Purinergic signaling as a potential target of hypoxia stress-induced impairment of the immune system in freshwater catfish Lophiosilurus alexandri

Abstract

Purinergic signaling plays an important role in the immune and inflammatory responses through the hydrolysis of adenine nucleotides, such as adenosine triphosphate (ATP), and nucleosides, such as adenosine, which are involved in physiological and pathological events as pro-inflammatory and anti-inflammatory mediators. The aim of this study was to evaluate whether purinergic signaling can modulate the immune and inflammatory responses in the plasma of Lophiosilurus alexandri exposed to hypoxia.
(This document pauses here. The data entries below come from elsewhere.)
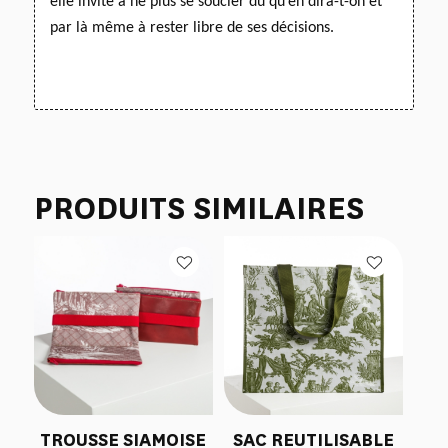
elle invite à ne plus se soucier du qu’en dira-t-on
et
par là même à rester libre de ses décisions.
PRODUITS SIMILAIRES
TROUSSE SIAMOISE
SAC REUTILISABLE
Plasma ectonucleoside triphosphate diphosphohydrolase (NTPDase) activity using ATP as a substrate decreased after 24 and 72 h of hypoxia exposure compared with the normoxia group, while no difference was observed for NTPDase (using ADP as a substrate) and 5′-nucleotidase activities. On the other hand, adenosine deaminase (ADA) activity increased after 24 and 72 h of hypoxia exposure compared with the normoxia group. Moreover, is important to emphasize that enzymatic activity of NTPDase (using ATP as a substrate) and ADA did return to control levels only after a 72 h recovery period. Also, plasmatic levels of pro-inflammatory cytokines (interleukin-1, interleukin-6 and tumor necrosis factor-alpha) and ATP increased after 24 and 72 h of hypoxia exposure compared with the normoxia group. Based on this evidence, our findings reveal that adenine nucleotide hydrolysis is not able to modulate the immune and inflammatory responses of fish exposed to hypoxia stress. Moreover, the downregulation of plasma NTPDase activity develops a pro-inflammatory profile due to the excessive ATP content in the extracellular medium elicited by interaction with the P2X7 purineceptor. In summary, purinergic signaling displays a pro-inflammatory profile in the plasma of L. alexandri exposed to hypoxia.